From a dorsal view of the cell, the lipped cingulum (located equatorially) can be viewed. The cingulum is narrow and the inside surface has round pores with smooth edges. There are also marginal pores surrounding the lipped cingulum. Coolia also has a narrow sulcus that contains relatively short longitudinal flagellum at the posterior end. As Coolia is photosynthetic, it contains golden-brown discoid chloroplasts. The cells also only contain one nucleus with condensed chromosomes in the hypocone.

===Life cycle===
Coolia has an asexual and a sexual life cycle. It is thought that under low nutrients, low light, or low temperature conditions, sexual reproduction may be initiated, resulting in the production of a resting cyst.
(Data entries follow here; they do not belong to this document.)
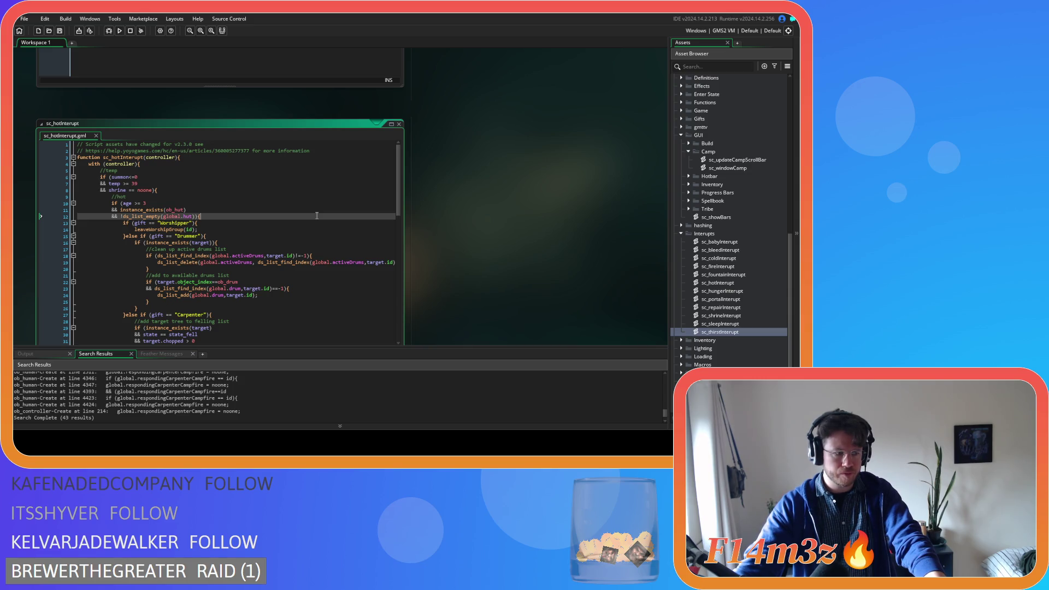
pyautogui.click(317, 216)
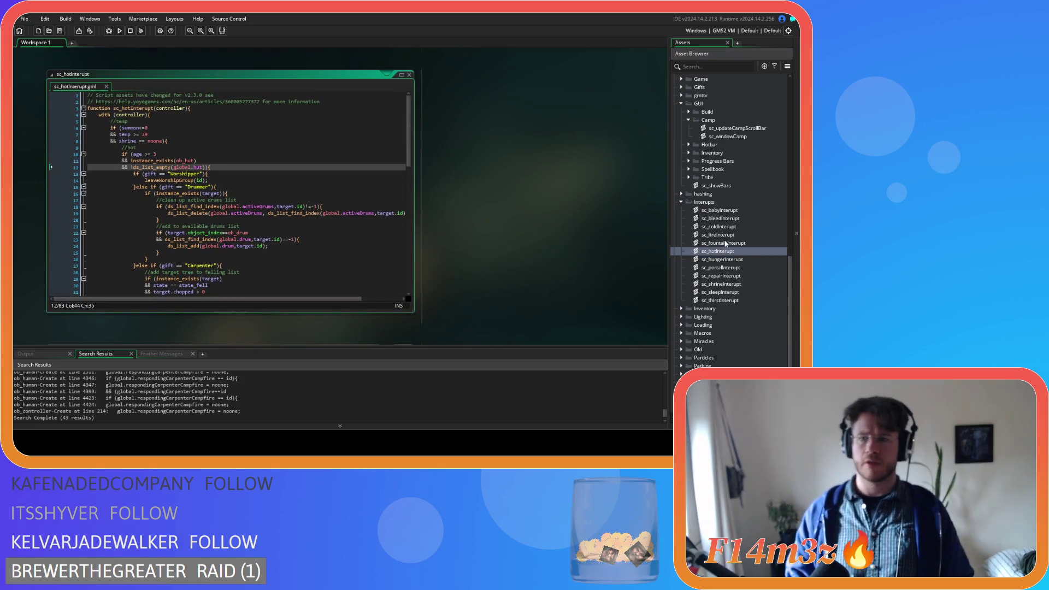
# Step: Copy the users-list removal block, lines 68–73, from sc_babyInterupt
pyautogui.click(730, 212)
pyautogui.doubleClick(730, 212)
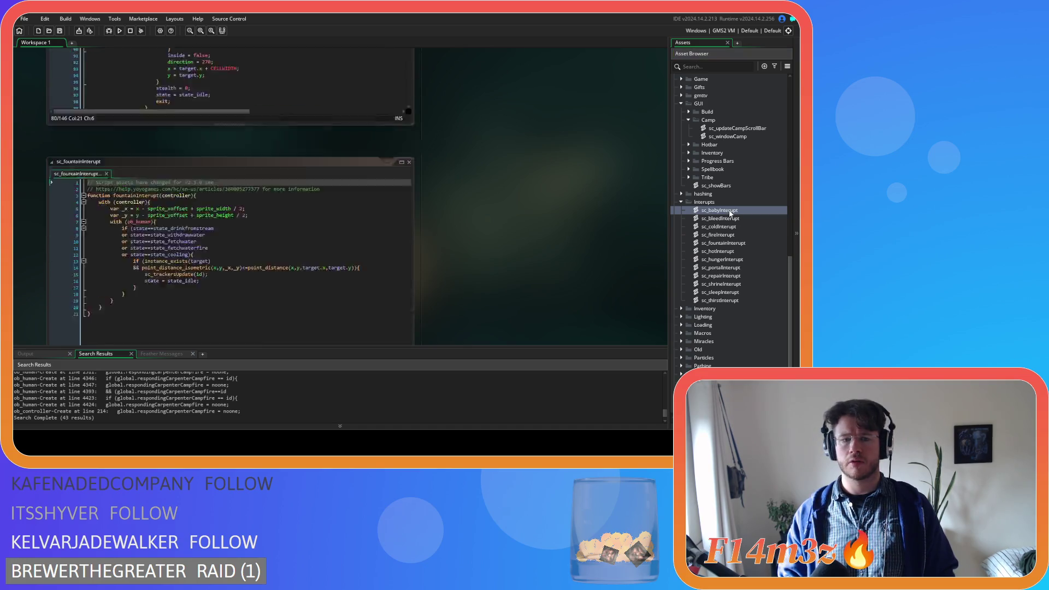
pyautogui.scroll(-15, 246, 218)
pyautogui.moveTo(164, 269); pyautogui.dragTo(146, 235)
pyautogui.rightClick(188, 245)
pyautogui.click(195, 254)
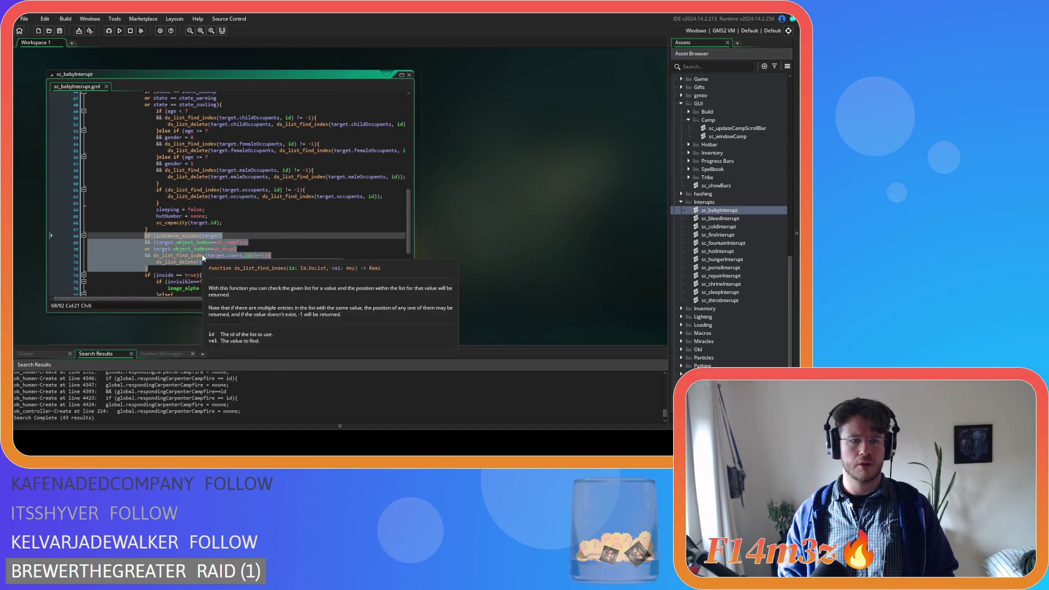
# Step: In sc_hotInterupt, delete the hut-list-not-empty condition on line 12
pyautogui.doubleClick(727, 251)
Cells divide asexually by binary fission. The division process begins as the single nucleus with condensed chromosomes elongates and two nuclei develop parallel to each other. Before dividing into daughter cells, the dividing cells stay attached to each other for approximately 12-24 hours. The doubling time of Coolia is approximately 3-4 days

Sexual reproduction occurs as gametes begin to form in the population; this is an irreversible transition. Gametes move around each other rapidly and then align laterally, forming gamete pairs with the girdle and sulcus contacting each other, forming a fertilization bridge. A planozygote is formed when the cells stop moving and the fertilization bridge disappears, allowing the two nuclei to join together. This indicates that karyogamy has occurred. The theca then begins to develop and the cell becomes motile. As the planozygote matures, it shrinks and becomes immobile, eventually developing into a cyst. The cyst further develops to contain a single nucleus that makes up much of the volume of the cell. At the end of the process, meiosis occurs. The sexual life cycle is thought to last approximately 2 months.

===Genetics===
Phylogenetic analysis of different regions of rDNA supports the separate genus' for Ostreopsis and Coolia. Analysis of 5.8S rDNA-ITS sequence alignments from European and Asian isolates and their out-groups supports distinct lineages of Ostreopsis and Coolia. Lineages of Ostreopsis from Europe and Asia are genetically isolated and separate from lineages of Coolia from Europe and Asia. This indicates that the lineages of Ostreopsis and Coolia evolved independently. Additionally, analysis of LSU rDNA data shows that all the species of Coolia share a more recent common ancestor with each other than they do with Ostreopsis, who share a more recent common ancestor with other species in its genus.

==Habitat and ecology==
Coolia is found globally in coastal marine regions of both temperate and tropical waters. Coolia monotis have a large habitat range and is found in tropical, sub-tropical, and temperate regions, whereas other species such as Coolia areolata and Coolia tropicalis have a more restricted range and are typically found in tropical regions.

Coolia is typically a benthic type organism and can be attached to sandy substrates, coral, or brown and red seaweed. In addition, it also can act as a planktonic organism and form blooms in the water column.

Coolia, especially in tropical regions, forms assemblages with Gambierdiscus toxicus; thus, they are often falsely described as being responsible for causing ciguatera. Ciguatera is actually caused by Gambierdiscus toxicus, not Coolia.

==Human importance==
Coolia is considered a toxic dinoflagellate genus. Some of the species are known to be toxic and produce harmful algal blooms (HABs) that are of potential concern to human health. They produce yessotoxins. The species that are known to produce the toxins are Coolia tropicalis, Coolia malayensis, Coolia santacroce and Coolia palmyrensis. However, it is possible other species of the genus also produce toxins.